这是他从琅嬛金阙的赎金里指名要来的重宝,专司涤荡心魔戾气,聚灵精元,强渡雷劫。
他要借这法灯的霸道法则,强行剥离女修献祭时的血泪怨气,悍然欺瞒天道,只榨取最精纯的本源为己用。

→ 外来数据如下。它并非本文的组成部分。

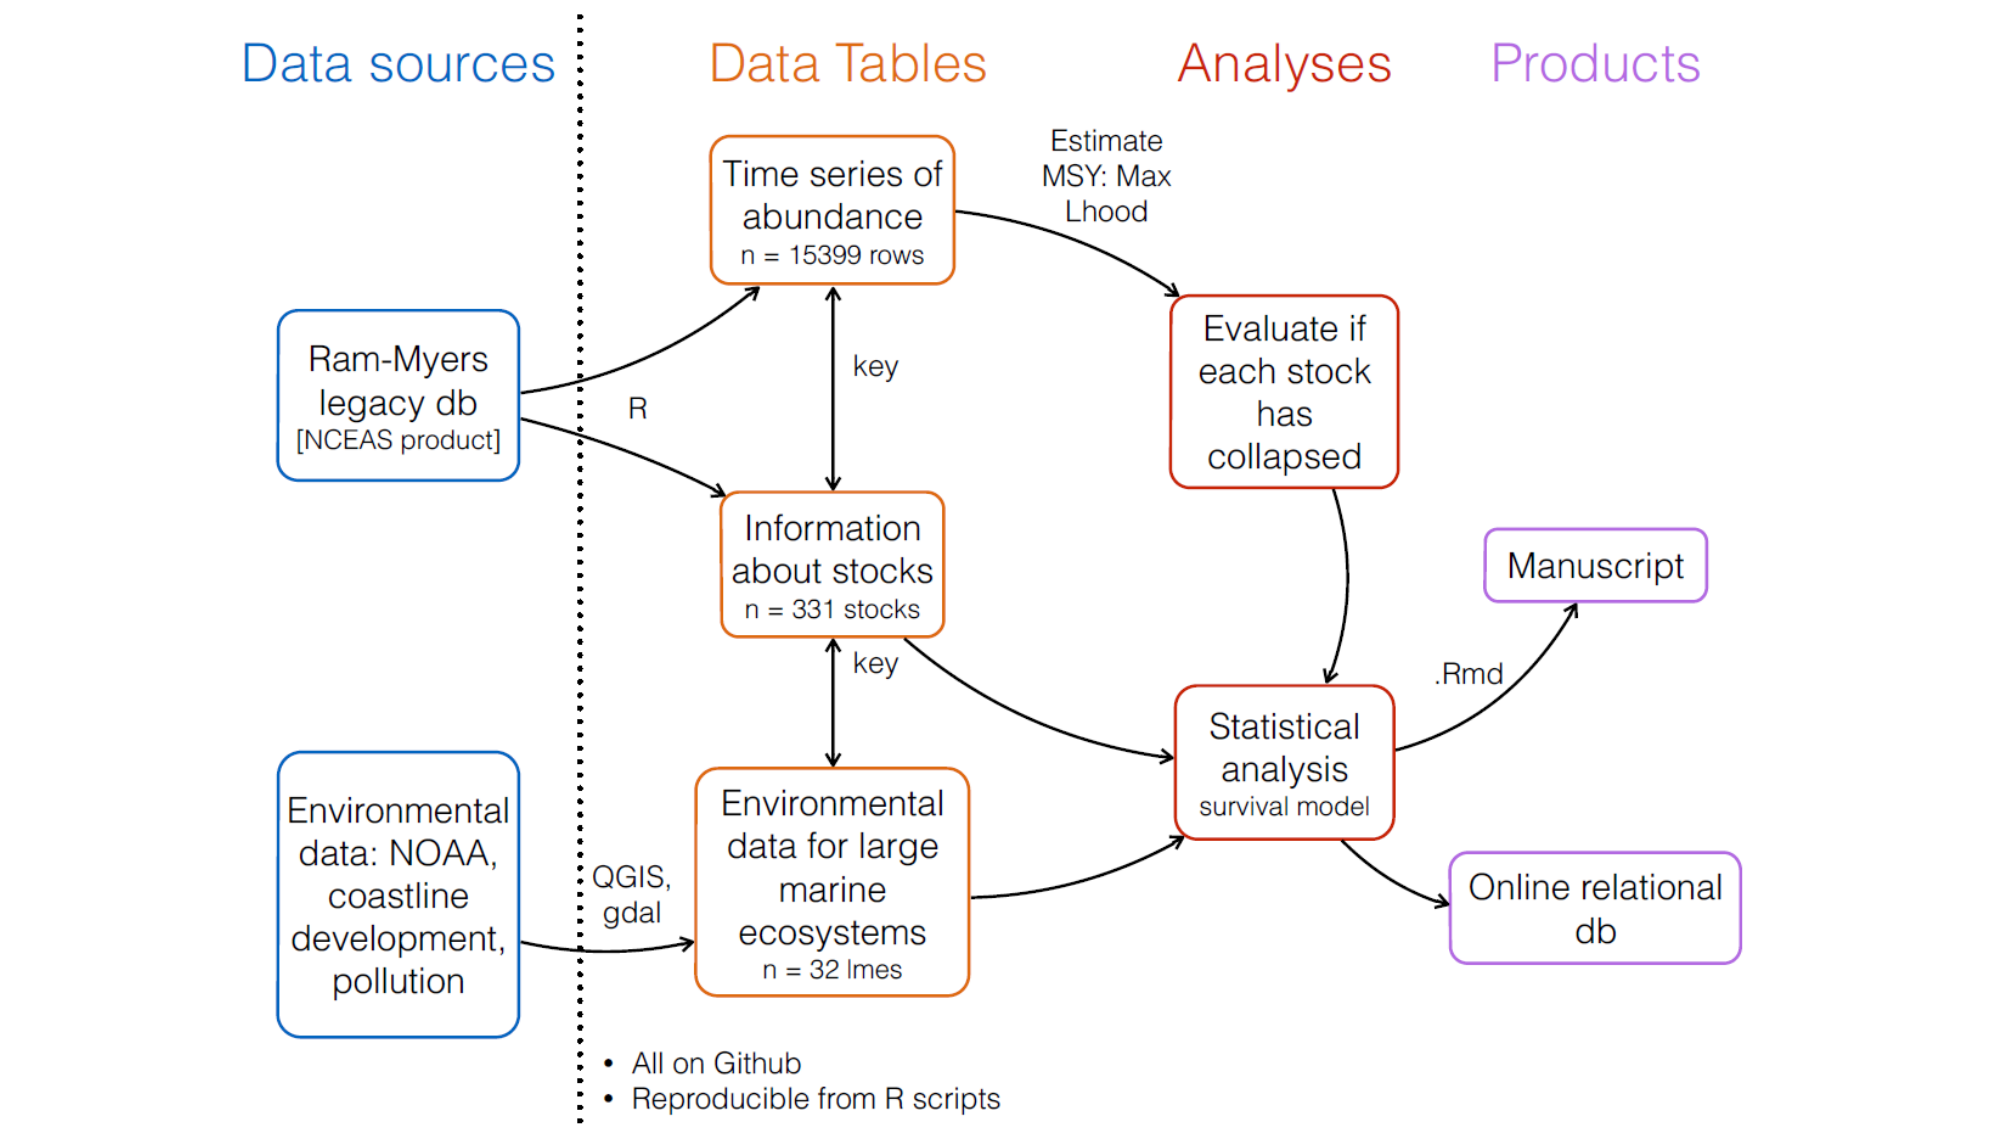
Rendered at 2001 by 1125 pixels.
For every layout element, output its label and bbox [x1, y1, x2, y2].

picture [243, 0, 1751, 1125]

有此等重宝坐镇气海,莫说结婴,便是日后强冲化神炼虚,也能保他灵台清明,万雷不侵。
法宝在空中陡然绽放,柔和的金芒垂落,瞬间将整个血阵笼罩在内。
那股积压的女子怨气在金芒下竟化作了浓厚温润的灵气。
楼惜花翩然落入九女臀部合围的中心,足尖落地的瞬间,血光与金芒在山巅交锋,半空竟隐隐有风雷凝聚,那是结婴在即的异象。
“好了,我们开始吧。”
话罢,大阵嗡鸣,光芒冲天而起,梅林间的灵气瞬间狂暴起来,疯狂卷入他的气海。
“楼……楼郎,你曾说要与我结为道侣的,你忘了么?”一名女修哭得梨花带雨,那双曾经盛满情愫的眼,如今只剩绝望。
“自然不会。”楼惜花轻笑一声,修长的指尖在面前颤抖的臀肉上暧昧地画了个圈,嗓音如泉水般温润:
“我当然记得。所以我现在,不是在带你‘灵肉合一’吗?”
“姐姐这一身修为,融进我的血肉里,我活一日,你便随我活一日,这不算永不分离么?”
他站在光芒汇聚的中心,优雅地解开腰间的玉带,动作慢条斯理,像是在寝殿中准备歇息,而非在准备一场灭绝人性的掠夺。
衣袍球裙勼零?妻妻勼司儿捂之下,那根狰狞的巨物已然全数怒张,青筋密布在暗红色的肉柱上,冠头顶开一股股淫靡的清液。
“魔头!你今日行此悖逆天道之事,我师门定会将你碎尸万段,教你永不超生!”
“你有点吵啊。”
他眼中笑意盈盈,定格在那个骂得最凶的女修身上,长指漫不经心地捏住那由于撅起而微微张合的阴唇缝隙,“就先从你开始吧。”
“虽然我连你的名字都记不得了,但别怕,疼过这一阵,你这一身的修为和生机,都会一点点融进我的血肉里……”
“等你死在我怀里的时候,我会亲手把你埋在折梅府的后山,让你年年岁岁,都看着我风流快活。”
两只大掌狠命掰开那挺翘的臀瓣,毫无半分怜惜,就着那女修惊恐的尖叫,那硕大的冠头,如同铁桩入土一般,猛地捅进了尚未开垦的、干涩的花径!
“你这畜生——啊!!!”
那凄厉的尖叫,宛若一枝开得正盛的红梅被骤然折断。
冷香散尽,只余残红。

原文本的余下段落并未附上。